Professor Crabb said many people who’ve had COVID and recovered, think ‘what’s the big deal?’
“The big deal is, you’re very likely to get it again, and you’re likely to get it again after that, and you’re likely to get it again after that, and every time, we now know there’s cumulative damage to the individual,” he said.
Professor Crabb said that while restrictive measures such as lockdowns are no longer necessary to address the pandemic, Australia has the necessary tools and knowledge including:
- vaccines and the need to be fully vaccinated,
- continuing to test and isolate if positive,
- a focus on clean air and better ventilation, and
- the ongoing use of masks
“This is an airborne disease, so we want the places we go in to have clean air – and if it doesn’t have clean air, you need to wear a mask, and you need to be helped in that,” Professor Crabb said.

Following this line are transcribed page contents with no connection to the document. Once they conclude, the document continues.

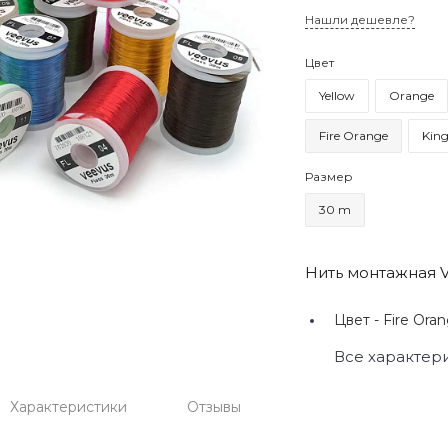
Нашли дешевле?
Цвет
Yellow
Orange
Fire Orange
King
Размер
30 m
Нить монтажная V
Цвет -
Fire Oran
Все характер
Характеристики
Отзывы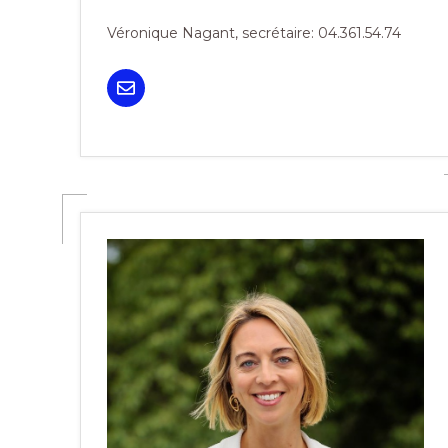
Véronique Nagant, secrétaire: 04.361.54.74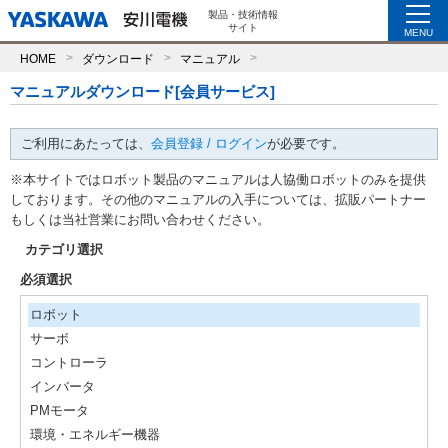
製品・技術情報
サイト
MENU
HOME
ダウンロード
マニュアル
マニュアルダウンロード[会員サービス]
ご利用にあたっては、
会員登録 / ログイン
が必要です。
※本サイトではロボット製品のマニュアルは人協働ロボットのみを提供
しております。その他のマニュアルの入手については、拡販パートナー
もしくは当社営業にお問い合わせください。
カテゴリ選択
必須選択
ロボット
サーボ
コントローラ
インバータ
PMモータ
環境・エネルギー機器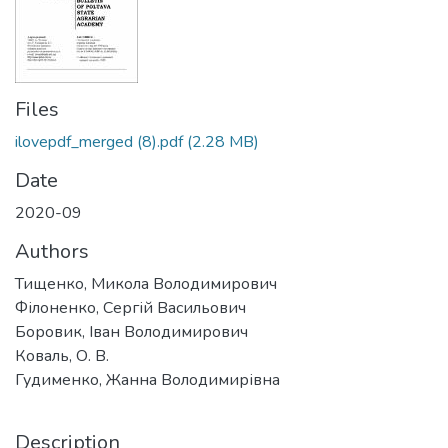
Files
ilovepdf_merged (8).pdf
(2.28 MB)
Date
2020-09
Authors
Тищенко, Микола Володимирович
Філоненко, Сергій Васильович
Боровик, Іван Володимирович
Коваль, О. В.
Гудименко, Жанна Володимирівна
Description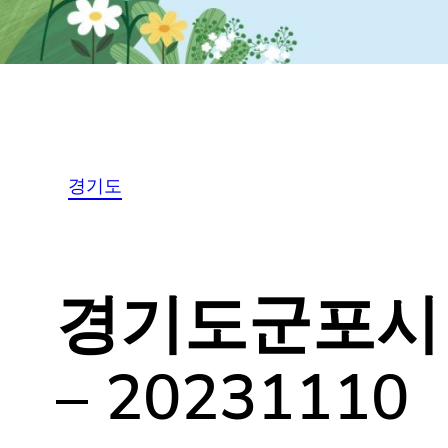
경기도
경기도군포시 T
식 – 202311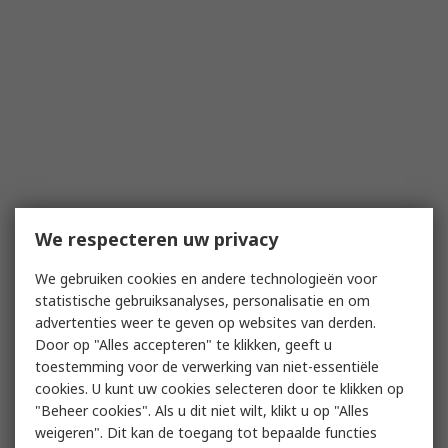
We respecteren uw privacy
We gebruiken cookies en andere technologieën voor
statistische gebruiksanalyses, personalisatie en om
advertenties weer te geven op websites van derden.
Door op "Alles accepteren" te klikken, geeft u
toestemming voor de verwerking van niet-essentiële
cookies. U kunt uw cookies selecteren door te klikken op
"Beheer cookies". Als u dit niet wilt, klikt u op "Alles
weigeren". Dit kan de toegang tot bepaalde functies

“Something we could try with all of these interventions … is the prime minister, the health minister, the premiers getting up and talking about the value of them, showing people how to use them, showing how people can get them.
“I think there’s a massive campaign that we could have about airborne controls and of masks that matches what we do for vaccines.”
Asked whether people could be relied on to wear masks in the absence of a mandate, Professor Crabb said: “You can’t mandate something, if you haven’t won the community over first as to why you’re mandating it.”
“We mandate road safety … with licences and drink driving and seatbelts, and so on, and we all accept that because we’re sold on the reasons.
“But we’re not sold on the reasons to do what we can for COVID – and that’s why that’s the most important thing. That’s the attitude change I’ve spoken about.”